# Settings



## Ferdinand (Sep 18, 2006)

Ok, I know where account settings are and I can view them, but how can I change them??? And where can I change my signature etc.??
Thanks!

PS: Not used to the new site...

EDIT: Found them! I am sooo blind!, they were right in front of my eyes!


----------



## Cheryl (Sep 19, 2006)

User CP --- for those with the same question.


----------



## Dyldjian (Aug 9, 2009)

Ok, it seems I'm a complete idiot but, I have to ask.

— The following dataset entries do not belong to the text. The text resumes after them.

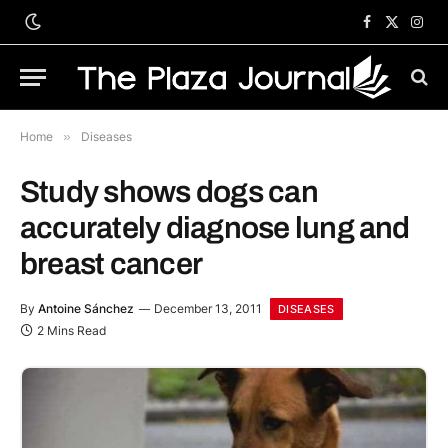
Facebook
X
Inst
(Twitter)
Home
»
Diseases
Study shows dogs can
accurately diagnose lung and
breast cancer
By
Antoine Sánchez
December 13, 2011
DISEASES
2 Mins Read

I think ive clicked on every link down the left hand side of User CP and I still can't find where to change my signature.. where am I going wrong?


----------



## SGilbert (Aug 9, 2009)

User CP-->Settings & Options-->Edit Signature


----------



## Dyldjian (Aug 9, 2009)

nope, that option is not there. under settings and options all i have is:

Edit Avatar
Edit Email & Password
Edit Options
Edit Ignore List

why isnt it there?

and yes ive looked in all of them and there is no mention of edit signature in any of them.


----------



## icemanjc (Aug 9, 2009)

Here, just click on this.


----------



## Cheryl (Aug 10, 2009)

Dyldjian, 
It's not there because of your post count. We had to create a minimum post count before members can have access to creating a signature. 
What is the number, you ask? Good question, because I can't remember.


----------



## ElDiabloConCaca (Aug 10, 2009)

If I remember correctly, it's 20 or 30 posts.


----------



## Satcomer (Aug 10, 2009)

ElDiabloConCaca said:


> If I remember correctly, it's 20 or 30 posts.



Plus it is there to stop "tech vampires" who just post one or twice. Most messages boards have similar things to this function here.


----------